Seule une virtuosité technique hors du commun permet à Bernini d’inscrire ainsi dans le marbre un moment passager quasiment pictural : les cheveux de Daphné qui se changent peu à peu en laurier rejoignent les extrémités de ses doigts en train de devenir rameaux, le mouvement des jambes, des drapés, la tension du corps de Daphné, traduisent la course, la diversité des textures est magistralement rendue par la variété de traitement : les corps lisses et polis, qui reflètent la lumière, contrastent avec les plis creusés et mats du manteau d’Apollon, les mèches de Daphné traitées au ciseau plat de sorte qu’elles jouent avec la lumière, les feuilles de laurier légèrement ridées par le ciseau du sculpteur se distinguent de l’écorce rugueuse striée à la gradine qui s’empare des jambes de la nymphe. L’artiste mêle ainsi avec une virtuosité remarquable idéalisation et réalisme, unicité du point de vue et dynamique de l’action, tout en intégrant peu à peu le groupe sculpté dans l’espace du spectateur dans une logique illusionniste propre à émouvoir qui se développera pleinement au fil du Seicento.

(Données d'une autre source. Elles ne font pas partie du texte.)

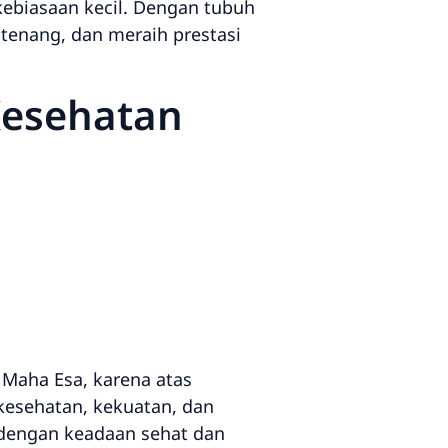
kebiasaan kecil. Dengan tubuh
 tenang, dan meraih prestasi
Kesehatan
 Maha Esa, karena atas
 kesehatan, kekuatan, dan
dengan keadaan sehat dan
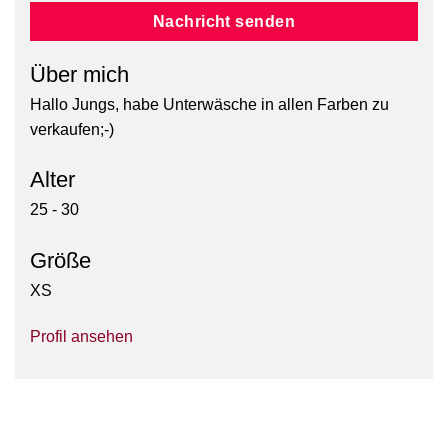
Nachricht senden
Über mich
Hallo Jungs, habe Unterwäsche in allen Farben zu
verkaufen;-)
Alter
25 - 30
Größe
XS
Profil ansehen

Non sans évoquer Atalante et Hippomène de son contemporain Guido Reni, ballet de corps d’une incroyable légèreté qui représente de même un jeune homme (Hippomène) pourchassant une vierge effarouchée (la chasseresse Atalante, qui sera quant à elle métamorphosée après avoir perdu sa virginité), Bernini place ses figures, grandeur nature, dans des rythmes opposés et complémentaires, dans une subtile variation sur le motif géométrique de l’arc brisé. Bernini a également pu voir une sculpture de Battista Lorenzi représentant une autre métamorphose : la nymphe Aréthuse pourchassée par le dieu-fleuve Alphée jusqu’à ce qu’elle implore Diane à l’aide et que la déesse la change en source. La pose de Daphné semble s’inspirer de celle d’Aréthuse : elle pivote sur la gauche pour esquiver l’étreinte de son poursuivant ; de même, la pose d’Apollon, le pied droit avancé, reprend celle d’Alphée. Toutefois, Bernini ne craint pas, à la différence de son prédécesseur, de laisser la jambe gauche du dieu suspendue, créant une forte poussée oblique, la composition ne reposant plus sur un rectangle stable mais un triangle voilé par les obliques des corps. Par-delà le jeu expressif des regards et l’incroyable sensualité de ces deux jeunes corps dénudés, c’est la dynamique qui parcourt la composition, la dynamique d’un âge baroque tourmenté, en rupture –quoiqu’il en découle-avec l’équilibre renaissant, qui subjugue, l’artiste construisant son œuvre sur une oblique qui part de la jambe gauche levée du dieu, se prolonge par le corps de toute beauté de la nymphe et se termine par ses bras levés au ciel.